=== Your instructions ===
Lay out every line of the records below as a Markdown table with the columns Row and Line, numbering the rows and skipping blank lines. Leave the pictures out.

=== Records for the exercise ===
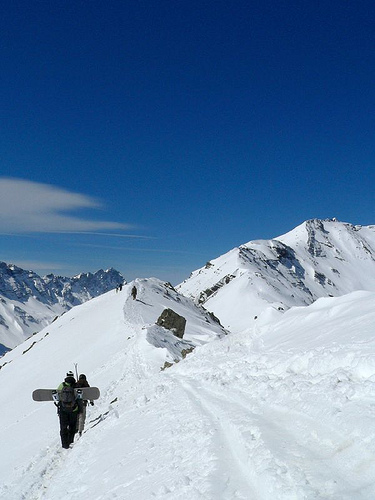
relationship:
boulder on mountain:
[154, 308, 187, 335] [85, 268, 220, 359]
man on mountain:
[56, 370, 82, 448] [6, 212, 374, 498]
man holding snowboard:
[56, 370, 82, 448] [30, 387, 101, 401]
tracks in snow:
[172, 369, 359, 498] [258, 336, 360, 402]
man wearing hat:
[56, 370, 82, 448] [63, 368, 79, 380]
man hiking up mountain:
[56, 370, 82, 448] [6, 212, 374, 498]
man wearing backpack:
[56, 370, 82, 448] [56, 382, 77, 413]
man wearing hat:
[56, 370, 82, 448] [66, 371, 72, 378]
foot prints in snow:
[15, 441, 70, 498] [2, 214, 373, 497]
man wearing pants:
[56, 370, 82, 448] [60, 407, 78, 445]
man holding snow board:
[54, 378, 81, 444] [34, 385, 53, 400]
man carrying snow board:
[56, 370, 82, 448] [30, 387, 94, 400]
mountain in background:
[0, 258, 127, 354] [1, 153, 373, 355]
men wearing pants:
[76, 374, 94, 436] [77, 400, 87, 435]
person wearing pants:
[108, 277, 127, 296] [115, 288, 119, 292]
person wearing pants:
[132, 279, 143, 305] [132, 293, 138, 299]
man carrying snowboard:
[56, 370, 82, 448] [32, 385, 100, 400]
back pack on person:
[58, 388, 80, 415] [57, 375, 82, 447]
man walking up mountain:
[56, 370, 82, 448] [6, 212, 374, 498]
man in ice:
[56, 370, 82, 448] [130, 394, 193, 487]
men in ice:
[76, 374, 94, 436] [130, 394, 193, 487]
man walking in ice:
[56, 370, 82, 448] [1, 326, 373, 498]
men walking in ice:
[76, 372, 94, 436] [1, 326, 373, 498]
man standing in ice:
[56, 370, 82, 448] [1, 275, 373, 497]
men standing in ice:
[76, 374, 94, 436] [1, 275, 373, 497]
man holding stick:
[56, 370, 82, 448] [71, 358, 80, 376]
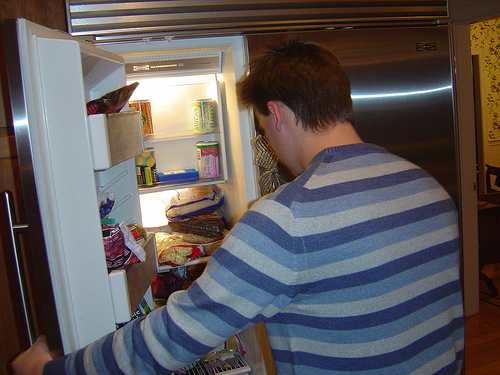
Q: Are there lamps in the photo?
A: No, there are no lamps.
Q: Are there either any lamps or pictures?
A: No, there are no lamps or pictures.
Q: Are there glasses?
A: No, there are no glasses.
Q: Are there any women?
A: No, there are no women.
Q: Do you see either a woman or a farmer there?
A: No, there are no women or farmers.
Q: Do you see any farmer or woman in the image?
A: No, there are no women or farmers.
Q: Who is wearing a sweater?
A: The boy is wearing a sweater.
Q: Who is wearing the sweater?
A: The boy is wearing a sweater.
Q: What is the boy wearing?
A: The boy is wearing a sweater.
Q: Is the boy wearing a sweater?
A: Yes, the boy is wearing a sweater.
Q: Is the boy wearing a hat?
A: No, the boy is wearing a sweater.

=== Answer to this task ===
| Row | Line |
|---|---|
| 1 | relationship: |
| 2 | boulder on mountain: |
| 3 | [154, 308, 187, 335] [85, 268, 220, 359] |
| 4 | man on mountain: |
| 5 | [56, 370, 82, 448] [6, 212, 374, 498] |
| 6 | man holding snowboard: |
| 7 | [56, 370, 82, 448] [30, 387, 101, 401] |
| 8 | tracks in snow: |
| 9 | [172, 369, 359, 498] [258, 336, 360, 402] |
| 10 | man wearing hat: |
| 11 | [56, 370, 82, 448] [63, 368, 79, 380] |
| 12 | man hiking up mountain: |
| 13 | [56, 370, 82, 448] [6, 212, 374, 498] |
| 14 | man wearing backpack: |
| 15 | [56, 370, 82, 448] [56, 382, 77, 413] |
| 16 | man wearing hat: |
| 17 | [56, 370, 82, 448] [66, 371, 72, 378] |
| 18 | foot prints in snow: |
| 19 | [15, 441, 70, 498] [2, 214, 373, 497] |
| 20 | man wearing pants: |
| 21 | [56, 370, 82, 448] [60, 407, 78, 445] |
| 22 | man holding snow board: |
| 23 | [54, 378, 81, 444] [34, 385, 53, 400] |
| 24 | man carrying snow board: |
| 25 | [56, 370, 82, 448] [30, 387, 94, 400] |
| 26 | mountain in background: |
| 27 | [0, 258, 127, 354] [1, 153, 373, 355] |
| 28 | men wearing pants: |
| 29 | [76, 374, 94, 436] [77, 400, 87, 435] |
| 30 | person wearing pants: |
| 31 | [108, 277, 127, 296] [115, 288, 119, 292] |
| 32 | person wearing pants: |
| 33 | [132, 279, 143, 305] [132, 293, 138, 299] |
| 34 | man carrying snowboard: |
| 35 | [56, 370, 82, 448] [32, 385, 100, 400] |
| 36 | back pack on person: |
| 37 | [58, 388, 80, 415] [57, 375, 82, 447] |
| 38 | man walking up mountain: |
| 39 | [56, 370, 82, 448] [6, 212, 374, 498] |
| 40 | man in ice: |
| 41 | [56, 370, 82, 448] [130, 394, 193, 487] |
| 42 | men in ice: |
| 43 | [76, 374, 94, 436] [130, 394, 193, 487] |
| 44 | man walking in ice: |
| 45 | [56, 370, 82, 448] [1, 326, 373, 498] |
| 46 | men walking in ice: |
| 47 | [76, 372, 94, 436] [1, 326, 373, 498] |
| 48 | man standing in ice: |
| 49 | [56, 370, 82, 448] [1, 275, 373, 497] |
| 50 | men standing in ice: |
| 51 | [76, 374, 94, 436] [1, 275, 373, 497] |
| 52 | man holding stick: |
| 53 | [56, 370, 82, 448] [71, 358, 80, 376] |
| 54 | Q: Are there lamps in the photo? |
| 55 | A: No, there are no lamps. |
| 56 | Q: Are there either any lamps or pictures? |
| 57 | A: No, there are no lamps or pictures. |
| 58 | Q: Are there glasses? |
| 59 | A: No, there are no glasses. |
| 60 | Q: Are there any women? |
| 61 | A: No, there are no women. |
| 62 | Q: Do you see either a woman or a farmer there? |
| 63 | A: No, there are no women or farmers. |
| 64 | Q: Do you see any farmer or woman in the image? |
| 65 | A: No, there are no women or farmers. |
| 66 | Q: Who is wearing a sweater? |
| 67 | A: The boy is wearing a sweater. |
| 68 | Q: Who is wearing the sweater? |
| 69 | A: The boy is wearing a sweater. |
| 70 | Q: What is the boy wearing? |
| 71 | A: The boy is wearing a sweater. |
| 72 | Q: Is the boy wearing a sweater? |
| 73 | A: Yes, the boy is wearing a sweater. |
| 74 | Q: Is the boy wearing a hat? |
| 75 | A: No, the boy is wearing a sweater. |